Even the strongest businesses had a terrible April, and that uncertainty translated into a zillion conversations that all came at once. From JobKeeper to Cash Flow Boost, employee issues and supplier management, or even something as simple as helping clients get organised to make the critical monthly revenue declarations on time; most clients had several burning issues that needed to be discussed. Not an easy task when all the legislation is new and had gaps, and you had new processes to be put in place, especially when your own workplace is transitioning to WFH and delegation and training becomes more difficult.
We can all take a bit of comfort that we played a part in helping our clients survive, but staying cool and organised during the avalanche of urgent work was a huge challenge, and we’re all glad it’s over.
Edward Chan, CEO and co-founder, Wize Mentoring
With any accountancy practice the hardest thing to deal with is managing the “traffic” that comes from your clients. Traffic is made up of “communication traffic” and “production traffic”
If you are not coping with the traffic that is generated under normal circumstances, then an event such as a pandemic will push your practice over the edge.
The damage is twofold:
- The first is the inability to have the time to service your client and not being available to them in their time of need.
- The second is working enormous hours and not getting remunerated for it.

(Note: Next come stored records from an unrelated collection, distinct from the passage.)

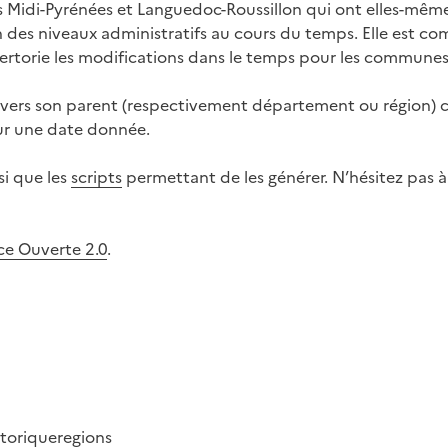
ns Midi-Pyrénées et Languedoc-Roussillon qui ont elles-même
n des niveaux administratifs au cours du temps. Elle est c
ertorie les modifications dans le temps pour les communes
ers son parent (respectivement département ou région) c
our une date donnée.
si que les
scripts
permettant de les générer. N’hésitez pas à
ce Ouverte 2.0
.
storique
regions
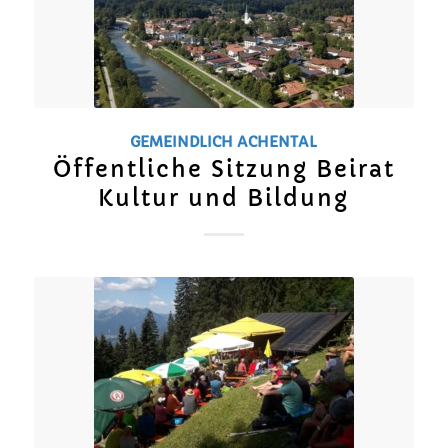
GEMEINDLICH
ACHENTAL
Öffentliche Sitzung Beirat
Kultur und Bildung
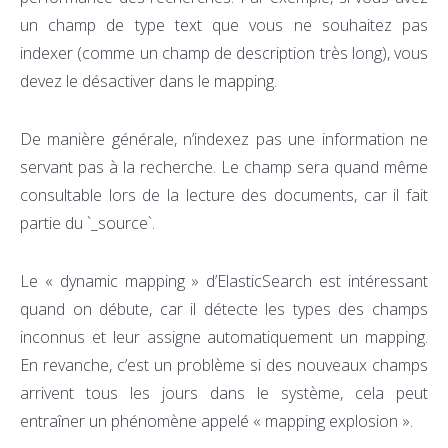
un champ de type text que vous ne souhaitez pas
indexer (comme un champ de description très long), vous
devez le désactiver dans le mapping.
De manière générale, n’indexez pas une information ne
servant pas à la recherche. Le champ sera quand même
consultable lors de la lecture des documents, car il fait
partie du `_source`.
Le « dynamic mapping » d’ElasticSearch est intéressant
quand on débute, car il détecte les types des champs
inconnus et leur assigne automatiquement un mapping.
En revanche, c’est un problème si des nouveaux champs
arrivent tous les jours dans le système, cela peut
entraîner un phénomène appelé « mapping explosion ».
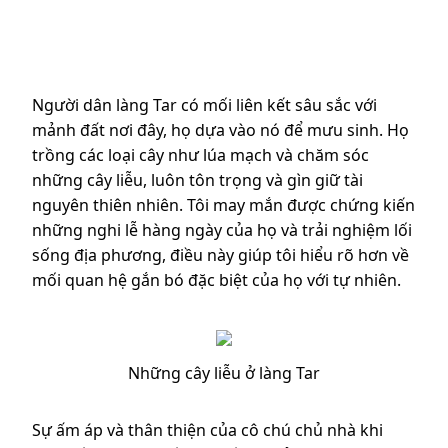
Người dân làng Tar có mối liên kết sâu sắc với
mảnh đất nơi đây, họ dựa vào nó để mưu sinh. Họ
trồng các loại cây như lúa mạch và chăm sóc
những cây liễu, luôn tôn trọng và gìn giữ tài
nguyên thiên nhiên. Tôi may mắn được chứng kiến
những nghi lễ hàng ngày của họ và trải nghiệm lối
sống địa phương, điều này giúp tôi hiểu rõ hơn về
mối quan hệ gắn bó đặc biệt của họ với tự nhiên.
Những cây liễu ở làng Tar
Sự ấm áp và thân thiện của cô chú chủ nhà khi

The solution is to run your practice like a business and managing the traffic flow needs to be broken into two teams/sections, namely:
- Production team managing all production traffic in relation to completion of work.
- Communication and sales team managing all communication traffic with clients going from “discovery session” (identify need) to a “proposal” (includes a price) in as short a time as possible and then only going to “production” once proposal has been accepted by the client. This avoids spending time on the client and not getting paid for it.
These teams need to be set up where the right people are handling the “production and completing the work” and other people handle the “communication and the sales process”. They are not the same people.
For many firms, the pandemic has simply highlighted weaknesses in the business that needed fixing.
Andrew Azzopardi, AzzCan Financial
All of the stimulus measures have had an impact for our small business clients and have been gratefully appreciated. I can hand on heart say that these measures have tremendously helped the mental health and wellbeing of business owners and employees across Australia during one of the most challenging times we have ever faced.
The financial impact has depended on the industry and the size of the business. JobKeeper, cash flow boost and instant asset write-off have had a widespread impact in the immediate term. Because of JobKeeper, a lot of businesses felt more secure in buying assets before the end of financial year. JobKeeper has certainly been most relevant for sole traders who didn’t qualify for any of the other stimulus packages and has saved a lot of jobs from being lost.
Businesses have also greatly appreciated the additional $10,000 state grants offered by most of the states. They have used this extra money to help stimulate local businesses.
The apprentice subsidies and homebuilder grants will also hopefully have a greater impact throughout the rest of the year and construction clients have noticed a directly correlating pick-up in jobs because of this measure.